―――― もう、何年がかりでしょうか。
自主製作映画『消滅戦街道』がクランクインしてから、ずいぶん経ちました。
ようやく昨年の7月に主要キャストの出演するドラマ部分がオールアップ。
現在、その合間に入り、しかも見せ場のひとつとなる特撮シーンの撮影準備を進めています。
・・・これがブッチャケ、根気勝負です(笑)
俳優陣がことのほか良い演技を披露してくれたので、陳腐な特撮でせっかくの演技を殺すわけにはいきません。
作り物ひとつひとつ、丁寧に作っていく・・・この繰り返しです。
・・・しかし、多くの役者さんたちのスケジュールを気にせず、個人作業に近いかたちで進められるので、これほど気の軽いものはありません。
映画づくりは、時間がかかります。
とくに普段は仕事をしている社会人が、仕事を離れて個人映画を撮ろうとすると、時間とお金の問題が顕著に表面化してきます。
僕の場合は本職もフリーの映像製作・演出関係なので、時間配分とアタマの切り替えが問題になってきます。
そうは言っても、極論を言わせてもらえれば、個人映画の場合「時間をとるか、お金をとるか」の二者択一。
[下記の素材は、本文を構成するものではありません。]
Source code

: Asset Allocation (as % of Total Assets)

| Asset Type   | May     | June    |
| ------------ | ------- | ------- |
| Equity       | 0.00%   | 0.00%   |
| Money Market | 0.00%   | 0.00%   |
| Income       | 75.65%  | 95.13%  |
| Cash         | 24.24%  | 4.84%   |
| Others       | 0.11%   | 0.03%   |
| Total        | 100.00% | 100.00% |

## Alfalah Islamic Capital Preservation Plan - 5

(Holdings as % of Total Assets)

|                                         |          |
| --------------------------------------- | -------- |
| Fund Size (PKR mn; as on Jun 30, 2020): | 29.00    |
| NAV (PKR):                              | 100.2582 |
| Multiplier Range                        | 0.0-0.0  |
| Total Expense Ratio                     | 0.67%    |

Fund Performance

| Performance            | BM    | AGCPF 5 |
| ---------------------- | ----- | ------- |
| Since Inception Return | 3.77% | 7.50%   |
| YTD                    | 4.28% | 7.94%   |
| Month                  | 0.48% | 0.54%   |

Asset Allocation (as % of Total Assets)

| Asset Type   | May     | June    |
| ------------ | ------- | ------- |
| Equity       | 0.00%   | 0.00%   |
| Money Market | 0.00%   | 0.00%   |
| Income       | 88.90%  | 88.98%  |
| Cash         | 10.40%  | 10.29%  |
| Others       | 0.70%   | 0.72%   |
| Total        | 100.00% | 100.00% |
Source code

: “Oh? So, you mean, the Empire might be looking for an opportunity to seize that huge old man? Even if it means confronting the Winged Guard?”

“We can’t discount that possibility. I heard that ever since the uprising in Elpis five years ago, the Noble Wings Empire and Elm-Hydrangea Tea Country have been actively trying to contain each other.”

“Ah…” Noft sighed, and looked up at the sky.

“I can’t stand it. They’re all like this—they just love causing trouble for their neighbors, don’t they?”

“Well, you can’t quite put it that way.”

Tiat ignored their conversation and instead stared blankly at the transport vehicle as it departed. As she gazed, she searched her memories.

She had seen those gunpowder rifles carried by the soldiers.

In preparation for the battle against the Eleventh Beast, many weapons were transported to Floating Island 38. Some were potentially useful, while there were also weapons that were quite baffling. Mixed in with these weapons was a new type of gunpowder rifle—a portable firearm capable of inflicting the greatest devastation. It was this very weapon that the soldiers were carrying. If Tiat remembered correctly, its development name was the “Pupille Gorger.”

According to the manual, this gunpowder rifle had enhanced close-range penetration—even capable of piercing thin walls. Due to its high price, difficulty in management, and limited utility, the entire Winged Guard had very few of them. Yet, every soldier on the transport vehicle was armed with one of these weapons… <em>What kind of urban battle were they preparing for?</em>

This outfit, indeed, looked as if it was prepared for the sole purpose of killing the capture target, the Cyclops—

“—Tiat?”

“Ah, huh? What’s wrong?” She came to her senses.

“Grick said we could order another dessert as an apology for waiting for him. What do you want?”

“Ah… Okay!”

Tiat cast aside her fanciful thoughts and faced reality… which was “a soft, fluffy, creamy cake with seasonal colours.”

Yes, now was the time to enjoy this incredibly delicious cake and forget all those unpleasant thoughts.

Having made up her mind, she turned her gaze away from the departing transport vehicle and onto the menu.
個人作業に時間をかければ費用が安くあがる場合が多いです。
『消滅戦街道』が個人作業で済む段階に入った今、その作業とオーバーラップして、次の作品の準備をしたくなりました。
自分はいったい、何を撮りたいのか・・・熟考した末、サスペンス仕立てのポリスストリーリーに挑戦することにしました。
不思議なことに、これだけ長くこの仕事をしていて、若い頃から自主映画の世界に足を突っ込んでいるというのに、刑事物にはトンと縁がなくて、それなら自分でつくってみよう・・・と思ったわけです。
全体のバランスを考えてストーリーを構築して伏線を張り巡らし、その伏線にちなんだタイトルを付けてみました。
『EMBLEM ~悲しき紋章~』。
どなたが書いたのか、僕の演出を評してWikipediaには「男性的でドキュメントタッチのものが多い」とありますが・・・(笑)
そんな僕には珍しく、主人公は女性・・・女刑事です。
主演は、今までにも映像製作関係で御世話になっている山﨑智美さんにお願いしました。
彼女は、こちらが嬉しくなるほど熱心です。
僕が書いた脚本に細やかな自分なりの書き込みをして、役作りのために様々な質問を投げかけてきてくれます。
こういうのは、嬉しいです。
アイデアが浮かぶ・・・まとめに入る・・・細部をリサーチする・・・脚本執筆はかなり労力を使うものなので、演者さんにサラッと読まれると「あ、軽く流されたな。興味ないな(笑)」と思うし、書かれている一行一行について突っ込んだ部分まで質問を受けると、この方は僕とキチンと向き合おうとしてくれてるなと思い、こちらもモチベーションが上がります。
演出家冥利に尽きます。
先日、「基本的な動きのレクチャー」と打ち合わせを兼ねて、劇中使用する小道具の写真と宣伝用イメージ写真を撮らせていただきました。
他のキャストも『消滅戦街道』から引き続き出演してくださる実力派の方をメインに、個性的な顔ぶれです。
映画はキャスティングに成功すれば、ほぼ七割方は完成している・・・と言う人もいます。
製作中の『消滅戦街道』もそうですが、今回も僕好みの、今までやりたかった「オモチャっぽくない大人のドラマ」が奏でられそうで、今からクランクインが楽しみです。